▶ What to do
Reading the listing below, count the lines that contain the word "down" and give that count alone.

○ ○ ○ ○ ○ ○ ○

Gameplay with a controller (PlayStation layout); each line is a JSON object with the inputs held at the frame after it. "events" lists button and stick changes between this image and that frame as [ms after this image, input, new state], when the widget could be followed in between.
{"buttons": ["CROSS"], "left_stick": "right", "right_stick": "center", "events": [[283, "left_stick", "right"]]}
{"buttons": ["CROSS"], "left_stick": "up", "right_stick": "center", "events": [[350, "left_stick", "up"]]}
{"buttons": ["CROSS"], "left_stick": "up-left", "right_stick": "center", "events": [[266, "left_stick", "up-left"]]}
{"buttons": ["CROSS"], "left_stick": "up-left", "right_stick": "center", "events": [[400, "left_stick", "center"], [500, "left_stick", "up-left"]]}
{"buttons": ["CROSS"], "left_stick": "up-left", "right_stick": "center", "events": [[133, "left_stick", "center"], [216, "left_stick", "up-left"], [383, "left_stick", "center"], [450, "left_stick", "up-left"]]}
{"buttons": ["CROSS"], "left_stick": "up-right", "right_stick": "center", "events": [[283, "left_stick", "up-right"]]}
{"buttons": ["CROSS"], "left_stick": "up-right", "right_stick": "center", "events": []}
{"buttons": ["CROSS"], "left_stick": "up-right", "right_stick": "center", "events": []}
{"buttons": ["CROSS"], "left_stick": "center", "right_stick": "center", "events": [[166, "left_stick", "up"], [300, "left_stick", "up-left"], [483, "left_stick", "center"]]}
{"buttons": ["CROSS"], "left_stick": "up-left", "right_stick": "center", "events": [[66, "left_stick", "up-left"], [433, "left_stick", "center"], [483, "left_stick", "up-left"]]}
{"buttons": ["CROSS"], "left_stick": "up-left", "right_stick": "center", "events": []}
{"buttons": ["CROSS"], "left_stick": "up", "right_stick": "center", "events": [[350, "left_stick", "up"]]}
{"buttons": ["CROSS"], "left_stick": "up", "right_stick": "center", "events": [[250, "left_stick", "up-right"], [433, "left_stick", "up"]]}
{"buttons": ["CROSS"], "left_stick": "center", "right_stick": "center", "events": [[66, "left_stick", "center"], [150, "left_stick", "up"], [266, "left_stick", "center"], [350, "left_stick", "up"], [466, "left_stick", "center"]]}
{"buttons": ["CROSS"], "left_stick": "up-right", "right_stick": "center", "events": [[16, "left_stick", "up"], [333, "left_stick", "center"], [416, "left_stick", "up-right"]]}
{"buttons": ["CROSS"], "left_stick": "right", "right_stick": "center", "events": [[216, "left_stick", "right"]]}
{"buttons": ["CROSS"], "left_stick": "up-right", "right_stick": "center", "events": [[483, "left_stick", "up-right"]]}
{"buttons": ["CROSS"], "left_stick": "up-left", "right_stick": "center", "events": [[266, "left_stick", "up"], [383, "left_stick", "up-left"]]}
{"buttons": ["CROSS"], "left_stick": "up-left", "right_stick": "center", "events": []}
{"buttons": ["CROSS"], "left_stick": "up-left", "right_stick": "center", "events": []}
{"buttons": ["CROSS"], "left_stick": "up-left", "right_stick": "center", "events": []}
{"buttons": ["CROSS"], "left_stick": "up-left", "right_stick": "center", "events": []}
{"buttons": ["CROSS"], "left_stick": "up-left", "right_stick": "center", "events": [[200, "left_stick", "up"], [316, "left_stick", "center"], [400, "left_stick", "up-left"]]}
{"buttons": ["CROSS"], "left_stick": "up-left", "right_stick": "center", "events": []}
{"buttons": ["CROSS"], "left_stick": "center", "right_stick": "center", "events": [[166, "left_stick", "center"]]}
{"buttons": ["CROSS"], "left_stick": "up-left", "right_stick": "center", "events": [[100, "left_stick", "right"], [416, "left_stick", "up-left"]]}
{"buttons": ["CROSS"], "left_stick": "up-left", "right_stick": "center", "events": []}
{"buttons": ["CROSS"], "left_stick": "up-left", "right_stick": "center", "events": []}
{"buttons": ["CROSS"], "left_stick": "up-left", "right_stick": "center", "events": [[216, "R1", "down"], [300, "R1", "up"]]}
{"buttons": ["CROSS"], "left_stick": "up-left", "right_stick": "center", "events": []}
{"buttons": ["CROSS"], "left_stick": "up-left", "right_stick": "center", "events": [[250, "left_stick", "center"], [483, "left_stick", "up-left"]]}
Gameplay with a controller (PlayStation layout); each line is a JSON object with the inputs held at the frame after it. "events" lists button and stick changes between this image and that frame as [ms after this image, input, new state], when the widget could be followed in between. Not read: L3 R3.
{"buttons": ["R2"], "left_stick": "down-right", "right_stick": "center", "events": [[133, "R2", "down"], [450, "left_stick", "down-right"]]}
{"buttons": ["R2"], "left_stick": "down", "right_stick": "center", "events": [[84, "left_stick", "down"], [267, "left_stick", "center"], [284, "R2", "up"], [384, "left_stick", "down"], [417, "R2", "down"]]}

○ ○ ○ ○ ○ ○ ○

▶ Answer to this problem
3